* _What is needed_
Output exactly the lines between the one holding "1. white plastic" and the last line of the data below, both of those lines included.
=-=-=-=-=
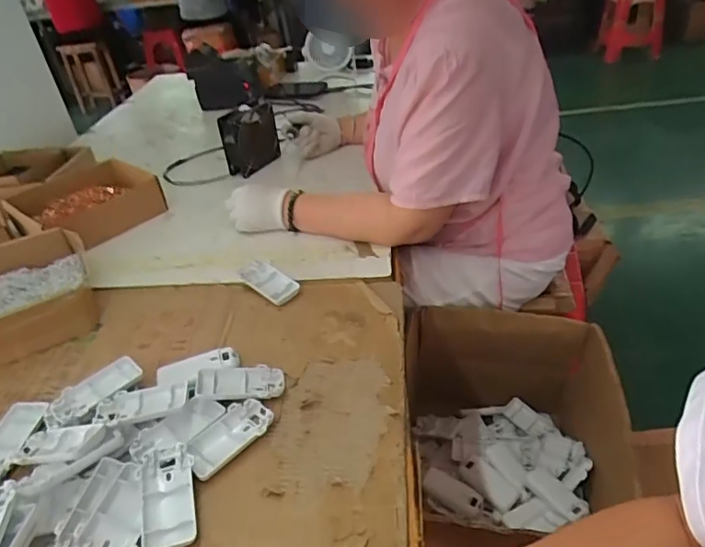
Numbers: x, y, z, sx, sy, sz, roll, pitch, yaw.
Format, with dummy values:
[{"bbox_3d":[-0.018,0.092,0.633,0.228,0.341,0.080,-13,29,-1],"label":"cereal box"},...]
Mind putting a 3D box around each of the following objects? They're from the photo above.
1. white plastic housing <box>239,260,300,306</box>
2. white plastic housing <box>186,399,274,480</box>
[{"bbox_3d":[-0.121,0.009,0.759,0.096,0.020,0.044,24,46,31],"label":"white plastic housing"},{"bbox_3d":[-0.127,0.165,0.547,0.050,0.012,0.094,28,48,34],"label":"white plastic housing"}]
=-=-=-=-=
* _Completed exercise_
1. white plastic housing <box>239,260,300,306</box>
2. white plastic housing <box>186,399,274,480</box>
[{"bbox_3d":[-0.121,0.009,0.759,0.096,0.020,0.044,24,46,31],"label":"white plastic housing"},{"bbox_3d":[-0.127,0.165,0.547,0.050,0.012,0.094,28,48,34],"label":"white plastic housing"}]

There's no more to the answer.